Hitmetrix - User behavior analytics & recording

How Many Lives Does Cue Cat Have?

Despite its recent privacy stumbling blocks, Digital:Convergence Corp. and its high-profile partners are going ahead with plans for :CueCat, a computer device that reads barcodes and takes Web browsers to a corresponding page.

Digital:Convergence this week filed an initial public offering of 10 million common shares at $11 each with the Securities and Exchange Commission.

“Our partners have made independent determinations that this is a technology of the future,” Michael Garin, president and chief operating officer at Digital:Convergence, Dallas. “But this isn't about future direct marketing opportunities. The direct marketing opportunities are here today.”

The :CueCat reader is a free device that allows users to swipe barcodes in magazines and on product labels and go instantly to related Web pages. Users are required to register the software by entering their e-mail address, ZIP code, age and gender.

Since the :CueCat's Sept. 11 debut, Digital:Convergence and partners Forbes magazine, Wired magazine and Radio Shack have distributed 2 million devices and plan to distribute 10 million by the end of the year. Forbes alone sent :CueCats to 810,000 subscribers with its Sept. 11 Best of the Web issue.

Other partners include The Dallas Morning News and WNBC.

In the first 10 days of deployment, there were 21 million unique swipes of :CueCats, according to Garin.

Another publication distributing the :CueCat is Adweek, which is sending it to readers with its Oct. 2 issue.

Meanwhile, on Sept. 15, a hacker accessed the Digital:Convergence database that housed e-mail addresses of consumers who requested the device. The company said that up to 140,000 consumers may have been affected. It sent e-mails to those consumers and offered them $10 Radio Shack gift certificates as an apology.

Subsequently, the security hole was fixed and Digital:Convergence assured consumers that credit-card numbers submitted to pay for shipping :CueCat were stored on a separate server and were not affected by the hacking.

Later, a Sept. 22 report issued by the Privacy Foundation, a consumer education group based in Denver, stated, “The :CRQ software, which accompanies the :CueCat device, appears to transmit all of the information that Digital:Convergence would need in order to record every barcode that every user scans.
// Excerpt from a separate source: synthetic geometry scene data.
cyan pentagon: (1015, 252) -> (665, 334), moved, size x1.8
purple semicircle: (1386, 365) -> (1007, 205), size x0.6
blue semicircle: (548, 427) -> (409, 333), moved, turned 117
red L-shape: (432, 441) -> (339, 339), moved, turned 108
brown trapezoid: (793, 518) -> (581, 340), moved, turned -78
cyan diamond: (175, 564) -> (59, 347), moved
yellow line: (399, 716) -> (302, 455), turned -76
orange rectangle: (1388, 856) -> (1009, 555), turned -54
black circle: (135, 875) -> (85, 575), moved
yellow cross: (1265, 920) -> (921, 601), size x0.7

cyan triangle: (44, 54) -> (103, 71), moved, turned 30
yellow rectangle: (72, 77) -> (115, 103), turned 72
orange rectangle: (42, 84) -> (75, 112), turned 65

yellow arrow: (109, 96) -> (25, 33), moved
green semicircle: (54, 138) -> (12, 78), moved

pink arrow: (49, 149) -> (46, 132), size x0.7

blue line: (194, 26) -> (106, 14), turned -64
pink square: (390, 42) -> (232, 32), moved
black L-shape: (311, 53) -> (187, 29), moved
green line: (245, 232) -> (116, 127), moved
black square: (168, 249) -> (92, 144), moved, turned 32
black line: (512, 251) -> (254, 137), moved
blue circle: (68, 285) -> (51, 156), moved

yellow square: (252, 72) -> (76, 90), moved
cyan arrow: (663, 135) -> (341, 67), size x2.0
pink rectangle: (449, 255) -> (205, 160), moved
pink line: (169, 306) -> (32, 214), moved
This tracking feature of the :CRQ software could be used by the company to profile an individual user.”

In response to the allegations, Garin said, “Their claim is 100 percent inaccurate. This technology is designed to totally protect the anonymity of the user. We have a system that does not and cannot identify anybody and does not make any records of the connections that we make.”

When the Privacy Foundation was invited to check out the system firsthand at Digital:Convergence headquarters in Dallas, it refused, according to Garin. He added that the foundation also declined to suggest any changes to the Digital:Convergence privacy policy.

Adweek President Mark Dacey said he was not aware of privacy concerns surrounding the device.

“We're simply enhancing the printed page by offering readers an opportunity to learn more from our editors through various destinations we'll create and the additional service to advertisers who want to build their businesses,” Dacey said.

He said Adweek would not supply outside parties with any information about its subscribers and that, as he understands it, neither would Digital:Convergence.